Almost all, if not all, of the 45 works in this chronological overview fall into the "K for k-olour" category. Not so, the last exhibit: a colourless composition, unfinished in 1944, year of the modern trailblazer's death. Very much so, three previous masterpieces with a personal angle: two that were part of his everyday existence (the first of these, displayed in his dining room; the second, an oval oil painting given to his wife as a birthday present); yet another, having accompanied him in his passage towards eternal life (deployed as a headboard at his wake).
Fresh paint
Much as Vassily Kandinsky had some difficulty in finding his feet in Cubism-infatuated 1930s Paris (his final port of call), the flamboyant proponents of a new wave of bold realism known as "la Nouvelle Figuration espagnole" were initially caught between two fires: the continuing hegemony of France's "Abstraction Lyrique" movement and the irresistible rise of two "isms" - minimalism and conceptualism.
Although most of the mainstreamers featured in the Thyssen Museum's Pintura Liberada - Young Painters of the 1980s must-see - notably, Paris-based anti-Franco activist Eduardo Arroyo (1937-2018) - had started to develop a fresh approach to representational subject matter long before the free 'n' easy post-dictatorship transition period, they are often associated with the "Movida" on account of their rock-and-roll attitude to colour contrasts, à la Almodóvar.
Amusingly enough, the Thyssen selection includes a double portrait of the Kandinsky couple painted by Herminio Molero in 1988. What could be more on target than this pop-surrealist acrylic-on-canvas "fantasia" alluding to the common ground shared by those arty trendsetters and the co-founder of "Der Blaue Reiter" (The Blue Rider), a colour-driven multidisciplinary community created in 1909? Famously, from an early age, young Vassily showed signs of possessing a gift for tonal "synaesthesia" (sensorial overlap), which prompted him to elaborate a vibrant palette derived from musical sources of inspiration.
Just kidding
Cognitive overlap between a duo of sensory stimuli (colour + letters or music; smell or taste + geometric shapes...) seems like no big deal compared to the quantity of mixed messages, which "yer typical" Generation Alpha kid has to process, at once on and off screen: watching cartoons non-stop on his or her tablet, in a bedroom packed with merchandising-related clothes and toys.

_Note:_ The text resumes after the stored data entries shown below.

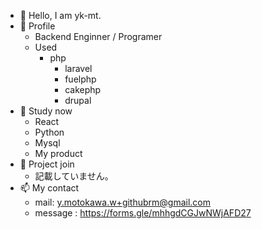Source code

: - 👋 Hello, I am yk-mt.
- 👀 Profile
  - Backend Enginner / Programer
  - Used
    - php
      - laravel 
      - fuelphp 
      - cakephp
      - drupal
- 🌱 Study now
  - React
  - Python 
  - Mysql
  - My product
- 💞️ Project join 
  - 記載していません。
- 📫 My contact
  - mail: y.motokawa.w+githubrm@gmail.com 
  - message : https://forms.gle/mhhgdCGJwNWjAFD27

<!---
yk-mt/yk-mt is a ✨ special ✨ repository because its `README.md` (this file) appears on your GitHub profile.
You can click the Preview link to take a look at your changes.
--->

"It's art, not 'art toys'," insists Mathieu Van Damme, the bright spark behind Case Studyo, a Belgian brand that commissions leading international artists to produce quirky objects in limited editions: by Parra, a vase shaped like a bottom; by Javier Calleja, a mushroom lamp; by Jean Jullien, a book-inspired chair; by HuskMitNavn, Mickey Mouse and Donald Duck rolled-into-one... - and "The Beat Goes On" ...!
Van Damme and Antonio Javier López, director of Malaga's La Térmica creativity hub, have co-conceived a kidult's eye-candy emporium named A World in Objects - to be gulped up until 29 June.